-- BEGIN Records for the exercise --

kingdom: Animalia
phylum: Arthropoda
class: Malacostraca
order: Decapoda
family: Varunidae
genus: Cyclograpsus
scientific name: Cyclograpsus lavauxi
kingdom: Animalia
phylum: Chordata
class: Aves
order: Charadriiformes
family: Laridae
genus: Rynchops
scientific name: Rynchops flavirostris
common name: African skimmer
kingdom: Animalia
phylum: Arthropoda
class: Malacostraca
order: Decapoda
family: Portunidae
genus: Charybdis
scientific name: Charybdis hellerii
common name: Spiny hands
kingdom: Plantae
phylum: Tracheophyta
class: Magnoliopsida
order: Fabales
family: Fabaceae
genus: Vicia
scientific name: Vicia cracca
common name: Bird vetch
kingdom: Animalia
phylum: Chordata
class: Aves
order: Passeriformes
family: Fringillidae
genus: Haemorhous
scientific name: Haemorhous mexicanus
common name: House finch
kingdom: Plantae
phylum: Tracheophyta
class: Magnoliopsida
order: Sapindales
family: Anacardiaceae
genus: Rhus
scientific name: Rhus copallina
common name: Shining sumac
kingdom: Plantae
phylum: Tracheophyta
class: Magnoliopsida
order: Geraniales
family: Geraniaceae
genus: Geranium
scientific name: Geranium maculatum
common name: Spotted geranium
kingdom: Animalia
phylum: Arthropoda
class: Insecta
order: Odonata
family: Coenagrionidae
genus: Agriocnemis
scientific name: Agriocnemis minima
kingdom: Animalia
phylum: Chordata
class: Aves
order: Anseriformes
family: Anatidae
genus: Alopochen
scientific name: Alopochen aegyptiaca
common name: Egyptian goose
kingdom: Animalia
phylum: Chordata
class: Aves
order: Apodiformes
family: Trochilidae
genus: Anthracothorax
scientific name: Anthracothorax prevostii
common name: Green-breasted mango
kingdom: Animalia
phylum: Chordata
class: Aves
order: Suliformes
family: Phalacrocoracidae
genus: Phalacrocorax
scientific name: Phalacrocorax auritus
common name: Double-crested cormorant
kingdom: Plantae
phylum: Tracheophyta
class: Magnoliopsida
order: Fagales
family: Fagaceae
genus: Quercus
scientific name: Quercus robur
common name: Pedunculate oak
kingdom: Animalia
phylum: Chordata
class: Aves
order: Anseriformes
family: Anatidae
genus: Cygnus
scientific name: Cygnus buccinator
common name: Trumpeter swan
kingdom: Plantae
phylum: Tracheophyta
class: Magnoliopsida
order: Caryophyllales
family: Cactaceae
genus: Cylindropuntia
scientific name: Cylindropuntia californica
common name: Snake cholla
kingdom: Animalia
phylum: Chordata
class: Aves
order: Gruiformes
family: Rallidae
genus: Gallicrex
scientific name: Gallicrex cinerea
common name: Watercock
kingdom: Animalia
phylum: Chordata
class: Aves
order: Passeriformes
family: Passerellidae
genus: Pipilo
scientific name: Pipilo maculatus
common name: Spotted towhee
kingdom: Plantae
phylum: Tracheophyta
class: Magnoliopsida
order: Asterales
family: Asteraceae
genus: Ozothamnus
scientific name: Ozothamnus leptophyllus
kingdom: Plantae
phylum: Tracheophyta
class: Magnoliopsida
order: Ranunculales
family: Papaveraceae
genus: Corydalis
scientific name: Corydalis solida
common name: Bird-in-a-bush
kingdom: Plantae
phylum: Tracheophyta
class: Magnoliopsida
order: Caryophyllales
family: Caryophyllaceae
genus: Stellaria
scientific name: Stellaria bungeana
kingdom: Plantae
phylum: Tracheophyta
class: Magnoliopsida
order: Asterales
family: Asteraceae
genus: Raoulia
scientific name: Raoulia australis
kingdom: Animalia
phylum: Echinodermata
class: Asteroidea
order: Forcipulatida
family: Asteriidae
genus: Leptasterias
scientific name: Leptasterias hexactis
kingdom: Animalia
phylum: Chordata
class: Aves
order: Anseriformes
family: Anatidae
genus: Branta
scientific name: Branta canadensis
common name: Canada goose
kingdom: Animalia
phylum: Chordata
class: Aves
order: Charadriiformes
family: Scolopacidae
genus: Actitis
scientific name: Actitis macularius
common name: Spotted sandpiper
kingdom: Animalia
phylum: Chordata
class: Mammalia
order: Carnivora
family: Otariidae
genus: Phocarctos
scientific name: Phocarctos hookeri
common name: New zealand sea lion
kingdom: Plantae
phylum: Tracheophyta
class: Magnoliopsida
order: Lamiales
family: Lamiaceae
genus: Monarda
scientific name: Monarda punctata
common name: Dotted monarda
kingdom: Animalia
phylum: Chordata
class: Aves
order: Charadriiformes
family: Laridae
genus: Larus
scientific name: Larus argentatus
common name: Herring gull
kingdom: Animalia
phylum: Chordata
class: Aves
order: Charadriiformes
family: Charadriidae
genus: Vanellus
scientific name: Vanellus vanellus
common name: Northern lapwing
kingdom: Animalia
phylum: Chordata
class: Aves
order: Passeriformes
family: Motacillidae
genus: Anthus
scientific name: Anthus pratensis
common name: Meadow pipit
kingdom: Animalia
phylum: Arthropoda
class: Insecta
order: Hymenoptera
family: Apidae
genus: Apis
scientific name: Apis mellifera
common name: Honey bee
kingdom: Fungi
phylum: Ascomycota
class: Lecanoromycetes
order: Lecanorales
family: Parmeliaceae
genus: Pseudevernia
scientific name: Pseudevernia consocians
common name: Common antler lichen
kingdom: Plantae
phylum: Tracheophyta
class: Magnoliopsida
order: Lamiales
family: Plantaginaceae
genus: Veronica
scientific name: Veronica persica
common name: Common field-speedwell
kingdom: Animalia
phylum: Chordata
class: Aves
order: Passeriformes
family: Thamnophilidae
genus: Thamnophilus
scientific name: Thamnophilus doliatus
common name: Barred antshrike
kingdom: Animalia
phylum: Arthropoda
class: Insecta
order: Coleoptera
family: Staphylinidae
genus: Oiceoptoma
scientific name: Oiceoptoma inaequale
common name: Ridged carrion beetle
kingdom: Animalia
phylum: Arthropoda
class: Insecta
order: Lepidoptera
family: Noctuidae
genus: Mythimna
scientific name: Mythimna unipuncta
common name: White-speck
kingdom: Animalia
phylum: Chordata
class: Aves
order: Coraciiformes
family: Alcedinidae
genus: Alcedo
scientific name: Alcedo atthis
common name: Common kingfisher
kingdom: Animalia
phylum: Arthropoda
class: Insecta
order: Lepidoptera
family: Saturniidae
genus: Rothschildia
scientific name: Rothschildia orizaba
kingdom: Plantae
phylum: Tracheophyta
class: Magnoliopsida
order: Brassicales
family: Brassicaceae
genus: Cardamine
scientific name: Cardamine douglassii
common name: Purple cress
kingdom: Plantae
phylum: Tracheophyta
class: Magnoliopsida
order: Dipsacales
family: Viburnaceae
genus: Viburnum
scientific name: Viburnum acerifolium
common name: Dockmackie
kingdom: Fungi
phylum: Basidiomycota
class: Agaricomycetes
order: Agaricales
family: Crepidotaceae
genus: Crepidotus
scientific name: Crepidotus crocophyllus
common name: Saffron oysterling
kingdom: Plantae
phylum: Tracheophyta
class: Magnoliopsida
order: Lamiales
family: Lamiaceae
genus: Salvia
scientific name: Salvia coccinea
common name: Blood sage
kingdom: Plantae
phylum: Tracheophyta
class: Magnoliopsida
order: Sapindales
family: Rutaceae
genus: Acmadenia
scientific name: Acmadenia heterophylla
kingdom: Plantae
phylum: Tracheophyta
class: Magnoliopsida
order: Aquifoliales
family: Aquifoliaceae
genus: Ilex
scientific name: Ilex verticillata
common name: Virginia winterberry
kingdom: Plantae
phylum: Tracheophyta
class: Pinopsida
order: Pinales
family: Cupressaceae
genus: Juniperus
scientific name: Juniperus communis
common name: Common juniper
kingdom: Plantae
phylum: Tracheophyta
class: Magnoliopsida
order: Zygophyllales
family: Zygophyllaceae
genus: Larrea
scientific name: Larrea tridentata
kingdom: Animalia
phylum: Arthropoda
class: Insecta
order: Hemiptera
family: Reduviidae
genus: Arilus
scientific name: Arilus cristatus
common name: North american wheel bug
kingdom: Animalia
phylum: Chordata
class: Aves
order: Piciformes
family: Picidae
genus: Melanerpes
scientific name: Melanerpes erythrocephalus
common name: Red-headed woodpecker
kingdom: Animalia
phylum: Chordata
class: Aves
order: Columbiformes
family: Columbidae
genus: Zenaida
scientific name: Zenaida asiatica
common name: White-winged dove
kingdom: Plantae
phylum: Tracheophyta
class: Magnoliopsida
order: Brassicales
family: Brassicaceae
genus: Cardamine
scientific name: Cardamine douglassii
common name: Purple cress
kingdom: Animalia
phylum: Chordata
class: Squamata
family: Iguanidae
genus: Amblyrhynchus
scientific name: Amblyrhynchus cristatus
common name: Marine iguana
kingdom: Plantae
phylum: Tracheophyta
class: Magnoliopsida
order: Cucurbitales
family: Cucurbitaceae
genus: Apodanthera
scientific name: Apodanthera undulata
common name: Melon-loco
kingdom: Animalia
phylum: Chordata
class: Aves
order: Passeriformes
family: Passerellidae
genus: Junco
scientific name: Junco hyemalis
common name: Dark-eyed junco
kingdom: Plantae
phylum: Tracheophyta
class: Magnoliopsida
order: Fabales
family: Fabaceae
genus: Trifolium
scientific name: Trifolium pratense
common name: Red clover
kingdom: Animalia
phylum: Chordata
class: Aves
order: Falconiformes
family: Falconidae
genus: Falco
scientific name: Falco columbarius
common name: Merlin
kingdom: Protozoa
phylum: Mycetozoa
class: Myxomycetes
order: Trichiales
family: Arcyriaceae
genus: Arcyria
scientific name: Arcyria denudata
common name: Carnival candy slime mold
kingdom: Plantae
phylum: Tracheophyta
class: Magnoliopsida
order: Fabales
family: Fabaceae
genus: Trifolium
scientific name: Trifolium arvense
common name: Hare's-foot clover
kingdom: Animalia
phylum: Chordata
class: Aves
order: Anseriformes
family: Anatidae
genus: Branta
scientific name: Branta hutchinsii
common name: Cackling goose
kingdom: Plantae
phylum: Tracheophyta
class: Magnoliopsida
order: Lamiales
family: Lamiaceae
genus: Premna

-- END Records for the exercise --

## Exercise
Copy the listing lines verbatim, starting at the line that contains "family: Parmeliaceae" and ending at the line that contains "genus: Alcedo", including both of those lines.

## Response to this exercise
family: Parmeliaceae
genus: Pseudevernia
scientific name: Pseudevernia consocians
common name: Common antler lichen
kingdom: Plantae
phylum: Tracheophyta
class: Magnoliopsida
order: Lamiales
family: Plantaginaceae
genus: Veronica
scientific name: Veronica persica
common name: Common field-speedwell
kingdom: Animalia
phylum: Chordata
class: Aves
order: Passeriformes
family: Thamnophilidae
genus: Thamnophilus
scientific name: Thamnophilus doliatus
common name: Barred antshrike
kingdom: Animalia
phylum: Arthropoda
class: Insecta
order: Coleoptera
family: Staphylinidae
genus: Oiceoptoma
scientific name: Oiceoptoma inaequale
common name: Ridged carrion beetle
kingdom: Animalia
phylum: Arthropoda
class: Insecta
order: Lepidoptera
family: Noctuidae
genus: Mythimna
scientific name: Mythimna unipuncta
common name: White-speck
kingdom: Animalia
phylum: Chordata
class: Aves
order: Coraciiformes
family: Alcedinidae
genus: Alcedo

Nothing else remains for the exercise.